## Directions
Restrict the output to the lines below starting at the one that contains "left hip: (452, 623, -4)" and ending at the one that contains "left knee: (964, 444, 10)", and restate them word for word, both ends included.

## Information shown
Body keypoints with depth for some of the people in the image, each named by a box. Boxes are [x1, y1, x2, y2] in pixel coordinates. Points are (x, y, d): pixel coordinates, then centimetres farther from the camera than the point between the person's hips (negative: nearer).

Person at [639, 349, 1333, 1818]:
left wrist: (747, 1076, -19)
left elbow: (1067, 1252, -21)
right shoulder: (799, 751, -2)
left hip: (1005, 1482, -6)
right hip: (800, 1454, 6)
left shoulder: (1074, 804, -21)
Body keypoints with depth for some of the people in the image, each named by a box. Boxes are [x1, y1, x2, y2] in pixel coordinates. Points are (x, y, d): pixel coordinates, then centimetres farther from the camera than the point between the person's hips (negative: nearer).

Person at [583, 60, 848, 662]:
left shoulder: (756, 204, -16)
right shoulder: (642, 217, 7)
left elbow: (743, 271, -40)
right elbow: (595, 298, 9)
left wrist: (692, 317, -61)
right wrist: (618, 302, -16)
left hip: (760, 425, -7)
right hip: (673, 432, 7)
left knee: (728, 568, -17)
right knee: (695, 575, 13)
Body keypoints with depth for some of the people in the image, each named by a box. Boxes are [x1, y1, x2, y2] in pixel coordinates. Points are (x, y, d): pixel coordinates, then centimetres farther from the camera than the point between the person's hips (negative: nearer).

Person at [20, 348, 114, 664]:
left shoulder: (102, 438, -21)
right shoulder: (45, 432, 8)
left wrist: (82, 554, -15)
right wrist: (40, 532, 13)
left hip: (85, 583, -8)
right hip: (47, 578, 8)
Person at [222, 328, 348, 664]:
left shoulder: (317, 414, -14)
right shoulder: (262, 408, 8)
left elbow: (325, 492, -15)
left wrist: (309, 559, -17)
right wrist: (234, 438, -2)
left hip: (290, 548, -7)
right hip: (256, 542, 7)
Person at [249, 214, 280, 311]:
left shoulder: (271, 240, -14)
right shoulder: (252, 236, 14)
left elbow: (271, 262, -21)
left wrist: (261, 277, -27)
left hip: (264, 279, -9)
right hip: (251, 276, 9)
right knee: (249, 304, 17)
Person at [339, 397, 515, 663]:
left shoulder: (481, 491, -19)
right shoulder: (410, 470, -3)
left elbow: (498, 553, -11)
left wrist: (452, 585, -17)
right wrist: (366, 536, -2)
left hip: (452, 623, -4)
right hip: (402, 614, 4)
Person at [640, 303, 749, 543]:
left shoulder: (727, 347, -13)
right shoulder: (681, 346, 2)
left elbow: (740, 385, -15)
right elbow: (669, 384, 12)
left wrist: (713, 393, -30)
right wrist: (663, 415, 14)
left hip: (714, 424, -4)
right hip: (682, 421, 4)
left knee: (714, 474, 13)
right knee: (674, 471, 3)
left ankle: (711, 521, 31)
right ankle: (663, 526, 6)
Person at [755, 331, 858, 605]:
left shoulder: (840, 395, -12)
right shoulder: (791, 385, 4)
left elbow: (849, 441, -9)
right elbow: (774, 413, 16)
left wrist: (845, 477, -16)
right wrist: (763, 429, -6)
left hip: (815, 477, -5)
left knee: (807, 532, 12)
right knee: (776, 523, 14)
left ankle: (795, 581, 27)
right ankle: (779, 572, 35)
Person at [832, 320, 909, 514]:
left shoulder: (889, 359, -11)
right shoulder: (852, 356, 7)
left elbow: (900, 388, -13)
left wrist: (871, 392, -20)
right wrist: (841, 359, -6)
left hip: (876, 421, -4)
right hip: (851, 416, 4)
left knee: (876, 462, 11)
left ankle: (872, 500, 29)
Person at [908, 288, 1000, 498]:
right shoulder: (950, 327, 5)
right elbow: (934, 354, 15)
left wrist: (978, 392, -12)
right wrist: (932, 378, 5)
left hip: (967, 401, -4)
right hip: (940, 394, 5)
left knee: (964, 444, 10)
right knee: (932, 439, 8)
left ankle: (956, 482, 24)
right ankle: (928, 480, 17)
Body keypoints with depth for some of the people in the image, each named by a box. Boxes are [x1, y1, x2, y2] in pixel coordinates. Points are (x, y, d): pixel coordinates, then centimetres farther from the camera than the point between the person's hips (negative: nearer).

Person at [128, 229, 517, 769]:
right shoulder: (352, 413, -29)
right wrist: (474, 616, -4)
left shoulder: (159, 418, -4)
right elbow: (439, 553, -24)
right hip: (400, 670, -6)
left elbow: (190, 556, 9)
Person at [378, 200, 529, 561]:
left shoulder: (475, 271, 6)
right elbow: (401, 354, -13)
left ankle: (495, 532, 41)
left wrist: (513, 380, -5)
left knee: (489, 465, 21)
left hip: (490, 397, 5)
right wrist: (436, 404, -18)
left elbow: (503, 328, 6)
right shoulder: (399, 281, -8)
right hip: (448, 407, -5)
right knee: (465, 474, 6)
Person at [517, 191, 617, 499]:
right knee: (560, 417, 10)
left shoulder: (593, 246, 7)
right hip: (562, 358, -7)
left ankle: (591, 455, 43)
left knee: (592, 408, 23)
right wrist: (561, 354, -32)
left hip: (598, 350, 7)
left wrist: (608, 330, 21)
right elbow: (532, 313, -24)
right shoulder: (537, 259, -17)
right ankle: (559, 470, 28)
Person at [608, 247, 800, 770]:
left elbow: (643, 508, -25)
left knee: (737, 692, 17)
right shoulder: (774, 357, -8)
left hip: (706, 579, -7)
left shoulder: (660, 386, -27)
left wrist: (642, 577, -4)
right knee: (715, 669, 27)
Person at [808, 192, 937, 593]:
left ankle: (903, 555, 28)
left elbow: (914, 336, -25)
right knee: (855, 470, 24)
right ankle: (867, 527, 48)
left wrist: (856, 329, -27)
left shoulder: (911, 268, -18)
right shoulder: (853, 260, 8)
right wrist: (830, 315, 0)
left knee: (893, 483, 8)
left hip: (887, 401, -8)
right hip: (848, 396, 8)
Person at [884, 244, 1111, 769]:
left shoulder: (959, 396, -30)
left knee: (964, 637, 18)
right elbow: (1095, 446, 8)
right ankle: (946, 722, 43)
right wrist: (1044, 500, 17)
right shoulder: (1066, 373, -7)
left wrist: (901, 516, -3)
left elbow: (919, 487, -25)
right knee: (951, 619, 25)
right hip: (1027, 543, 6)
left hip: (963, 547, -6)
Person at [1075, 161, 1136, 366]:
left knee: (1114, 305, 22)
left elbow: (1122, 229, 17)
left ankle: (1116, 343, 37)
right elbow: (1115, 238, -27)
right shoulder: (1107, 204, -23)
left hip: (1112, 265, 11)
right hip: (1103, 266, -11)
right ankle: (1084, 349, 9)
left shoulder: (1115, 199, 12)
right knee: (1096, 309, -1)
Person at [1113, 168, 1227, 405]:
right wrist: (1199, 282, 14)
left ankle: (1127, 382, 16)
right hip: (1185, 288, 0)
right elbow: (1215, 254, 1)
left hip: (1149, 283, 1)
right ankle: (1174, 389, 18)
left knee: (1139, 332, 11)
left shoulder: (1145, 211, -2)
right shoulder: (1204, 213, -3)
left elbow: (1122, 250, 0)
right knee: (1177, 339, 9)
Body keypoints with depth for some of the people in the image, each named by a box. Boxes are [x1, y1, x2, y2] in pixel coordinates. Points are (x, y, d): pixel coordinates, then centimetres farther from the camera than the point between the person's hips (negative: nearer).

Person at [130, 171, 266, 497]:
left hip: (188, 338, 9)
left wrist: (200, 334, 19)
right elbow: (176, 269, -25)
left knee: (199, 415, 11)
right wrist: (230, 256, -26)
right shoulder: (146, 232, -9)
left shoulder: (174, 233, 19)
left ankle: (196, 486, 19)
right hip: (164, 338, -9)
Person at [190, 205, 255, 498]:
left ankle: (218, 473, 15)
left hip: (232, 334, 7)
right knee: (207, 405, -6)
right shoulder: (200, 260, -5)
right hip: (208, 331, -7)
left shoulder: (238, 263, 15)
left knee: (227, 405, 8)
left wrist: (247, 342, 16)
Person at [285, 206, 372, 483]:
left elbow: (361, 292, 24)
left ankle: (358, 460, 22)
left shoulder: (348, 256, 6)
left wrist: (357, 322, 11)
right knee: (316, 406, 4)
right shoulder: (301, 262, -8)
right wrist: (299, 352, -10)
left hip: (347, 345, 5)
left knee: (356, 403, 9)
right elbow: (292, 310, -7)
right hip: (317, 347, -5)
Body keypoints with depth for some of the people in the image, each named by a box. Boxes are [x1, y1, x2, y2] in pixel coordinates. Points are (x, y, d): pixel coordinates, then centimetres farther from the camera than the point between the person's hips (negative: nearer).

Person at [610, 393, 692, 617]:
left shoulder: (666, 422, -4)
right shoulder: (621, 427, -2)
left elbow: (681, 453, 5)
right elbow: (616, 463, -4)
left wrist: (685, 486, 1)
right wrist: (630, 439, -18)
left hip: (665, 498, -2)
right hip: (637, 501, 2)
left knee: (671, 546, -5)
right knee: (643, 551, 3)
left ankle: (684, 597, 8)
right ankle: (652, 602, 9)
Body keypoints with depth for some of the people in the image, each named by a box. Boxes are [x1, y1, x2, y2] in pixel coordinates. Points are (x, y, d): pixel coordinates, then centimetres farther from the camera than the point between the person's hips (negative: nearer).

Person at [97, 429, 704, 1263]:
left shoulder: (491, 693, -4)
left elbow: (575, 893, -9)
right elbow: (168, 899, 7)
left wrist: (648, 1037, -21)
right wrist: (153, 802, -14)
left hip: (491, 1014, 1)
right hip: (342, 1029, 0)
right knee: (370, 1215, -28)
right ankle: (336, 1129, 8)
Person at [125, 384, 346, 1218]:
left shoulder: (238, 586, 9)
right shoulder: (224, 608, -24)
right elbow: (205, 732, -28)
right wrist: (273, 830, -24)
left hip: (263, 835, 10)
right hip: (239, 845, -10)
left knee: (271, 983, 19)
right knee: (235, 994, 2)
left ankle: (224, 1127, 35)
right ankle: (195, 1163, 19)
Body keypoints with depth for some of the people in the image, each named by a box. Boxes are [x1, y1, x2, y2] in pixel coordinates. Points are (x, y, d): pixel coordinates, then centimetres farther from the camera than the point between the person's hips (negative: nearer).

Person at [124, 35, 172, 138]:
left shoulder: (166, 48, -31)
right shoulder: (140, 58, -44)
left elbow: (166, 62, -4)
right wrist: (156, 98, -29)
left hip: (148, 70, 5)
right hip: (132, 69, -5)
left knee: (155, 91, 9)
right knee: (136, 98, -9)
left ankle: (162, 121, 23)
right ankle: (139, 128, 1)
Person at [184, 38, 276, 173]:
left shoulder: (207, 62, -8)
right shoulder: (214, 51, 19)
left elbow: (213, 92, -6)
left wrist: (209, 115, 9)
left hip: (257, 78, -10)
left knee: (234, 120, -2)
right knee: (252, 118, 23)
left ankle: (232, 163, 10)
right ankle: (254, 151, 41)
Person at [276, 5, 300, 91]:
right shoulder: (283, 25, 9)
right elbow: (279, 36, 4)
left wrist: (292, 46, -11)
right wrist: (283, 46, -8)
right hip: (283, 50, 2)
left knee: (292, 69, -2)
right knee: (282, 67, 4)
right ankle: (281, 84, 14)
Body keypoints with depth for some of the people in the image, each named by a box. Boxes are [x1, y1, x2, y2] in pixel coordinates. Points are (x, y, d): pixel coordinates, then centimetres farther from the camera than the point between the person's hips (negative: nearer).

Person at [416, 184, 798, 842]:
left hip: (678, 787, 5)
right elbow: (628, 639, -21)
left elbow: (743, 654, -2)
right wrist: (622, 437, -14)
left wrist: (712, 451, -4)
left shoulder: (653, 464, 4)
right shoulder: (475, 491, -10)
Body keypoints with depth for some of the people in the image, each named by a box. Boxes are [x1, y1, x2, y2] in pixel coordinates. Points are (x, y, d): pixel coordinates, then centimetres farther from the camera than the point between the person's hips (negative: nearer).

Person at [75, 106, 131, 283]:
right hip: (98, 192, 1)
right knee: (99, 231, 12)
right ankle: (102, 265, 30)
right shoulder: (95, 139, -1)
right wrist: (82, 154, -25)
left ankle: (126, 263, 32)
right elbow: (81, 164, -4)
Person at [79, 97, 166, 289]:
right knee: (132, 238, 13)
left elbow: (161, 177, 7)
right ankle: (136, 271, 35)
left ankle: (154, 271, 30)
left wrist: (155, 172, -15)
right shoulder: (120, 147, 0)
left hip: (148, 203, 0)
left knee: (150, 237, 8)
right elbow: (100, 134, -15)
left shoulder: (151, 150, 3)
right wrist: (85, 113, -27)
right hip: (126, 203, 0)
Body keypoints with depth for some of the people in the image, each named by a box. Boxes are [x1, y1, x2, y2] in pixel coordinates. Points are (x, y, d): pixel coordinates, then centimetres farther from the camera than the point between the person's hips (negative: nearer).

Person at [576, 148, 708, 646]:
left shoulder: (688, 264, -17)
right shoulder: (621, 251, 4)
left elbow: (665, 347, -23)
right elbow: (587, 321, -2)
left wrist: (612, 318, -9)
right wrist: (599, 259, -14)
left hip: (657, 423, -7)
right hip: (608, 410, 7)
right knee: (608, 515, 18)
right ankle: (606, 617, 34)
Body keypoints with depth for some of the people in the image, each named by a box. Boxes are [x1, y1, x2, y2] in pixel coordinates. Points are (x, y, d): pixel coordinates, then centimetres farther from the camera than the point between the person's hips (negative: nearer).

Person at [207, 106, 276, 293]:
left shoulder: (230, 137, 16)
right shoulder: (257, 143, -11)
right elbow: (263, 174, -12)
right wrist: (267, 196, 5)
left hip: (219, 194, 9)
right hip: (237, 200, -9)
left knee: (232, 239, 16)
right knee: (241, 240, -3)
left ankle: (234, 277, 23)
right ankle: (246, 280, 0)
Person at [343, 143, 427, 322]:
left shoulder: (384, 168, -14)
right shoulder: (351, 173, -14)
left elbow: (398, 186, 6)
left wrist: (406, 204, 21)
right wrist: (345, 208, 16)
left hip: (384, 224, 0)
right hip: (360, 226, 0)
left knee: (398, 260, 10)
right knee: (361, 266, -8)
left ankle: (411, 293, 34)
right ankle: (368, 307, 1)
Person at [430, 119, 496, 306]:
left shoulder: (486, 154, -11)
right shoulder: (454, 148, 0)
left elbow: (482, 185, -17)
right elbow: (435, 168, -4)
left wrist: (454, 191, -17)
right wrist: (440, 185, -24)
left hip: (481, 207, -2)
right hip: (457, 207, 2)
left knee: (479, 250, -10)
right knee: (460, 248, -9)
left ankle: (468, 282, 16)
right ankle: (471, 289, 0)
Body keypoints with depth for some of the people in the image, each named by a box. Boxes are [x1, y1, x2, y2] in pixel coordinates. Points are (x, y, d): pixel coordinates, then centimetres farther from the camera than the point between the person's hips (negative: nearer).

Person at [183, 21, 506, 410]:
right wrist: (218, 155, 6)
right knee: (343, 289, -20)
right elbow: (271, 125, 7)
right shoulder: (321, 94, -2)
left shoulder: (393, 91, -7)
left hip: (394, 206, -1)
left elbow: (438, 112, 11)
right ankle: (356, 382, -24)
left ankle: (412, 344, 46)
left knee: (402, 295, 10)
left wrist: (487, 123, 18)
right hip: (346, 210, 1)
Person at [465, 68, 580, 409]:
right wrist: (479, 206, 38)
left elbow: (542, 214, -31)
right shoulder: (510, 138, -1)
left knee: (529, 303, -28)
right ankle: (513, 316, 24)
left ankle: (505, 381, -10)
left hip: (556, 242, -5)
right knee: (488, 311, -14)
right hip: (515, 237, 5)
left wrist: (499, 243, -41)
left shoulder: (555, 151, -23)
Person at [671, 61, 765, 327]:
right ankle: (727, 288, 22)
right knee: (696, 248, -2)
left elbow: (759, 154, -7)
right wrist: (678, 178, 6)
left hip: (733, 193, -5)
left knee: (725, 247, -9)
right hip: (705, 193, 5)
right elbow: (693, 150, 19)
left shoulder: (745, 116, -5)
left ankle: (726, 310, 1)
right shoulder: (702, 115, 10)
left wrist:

## Task solution
left hip: (452, 623, -4)
right hip: (402, 614, 4)
Person at [640, 303, 749, 543]:
left shoulder: (727, 347, -13)
right shoulder: (681, 346, 2)
left elbow: (740, 385, -15)
right elbow: (669, 384, 12)
left wrist: (713, 393, -30)
right wrist: (663, 415, 14)
left hip: (714, 424, -4)
right hip: (682, 421, 4)
left knee: (714, 474, 13)
right knee: (674, 471, 3)
left ankle: (711, 521, 31)
right ankle: (663, 526, 6)
Person at [755, 331, 858, 605]:
left shoulder: (840, 395, -12)
right shoulder: (791, 385, 4)
left elbow: (849, 441, -9)
right elbow: (774, 413, 16)
left wrist: (845, 477, -16)
right wrist: (763, 429, -6)
left hip: (815, 477, -5)
left knee: (807, 532, 12)
right knee: (776, 523, 14)
left ankle: (795, 581, 27)
right ankle: (779, 572, 35)
Person at [832, 320, 909, 514]:
left shoulder: (889, 359, -11)
right shoulder: (852, 356, 7)
left elbow: (900, 388, -13)
left wrist: (871, 392, -20)
right wrist: (841, 359, -6)
left hip: (876, 421, -4)
right hip: (851, 416, 4)
left knee: (876, 462, 11)
left ankle: (872, 500, 29)
Person at [908, 288, 1000, 498]:
right shoulder: (950, 327, 5)
right elbow: (934, 354, 15)
left wrist: (978, 392, -12)
right wrist: (932, 378, 5)
left hip: (967, 401, -4)
right hip: (940, 394, 5)
left knee: (964, 444, 10)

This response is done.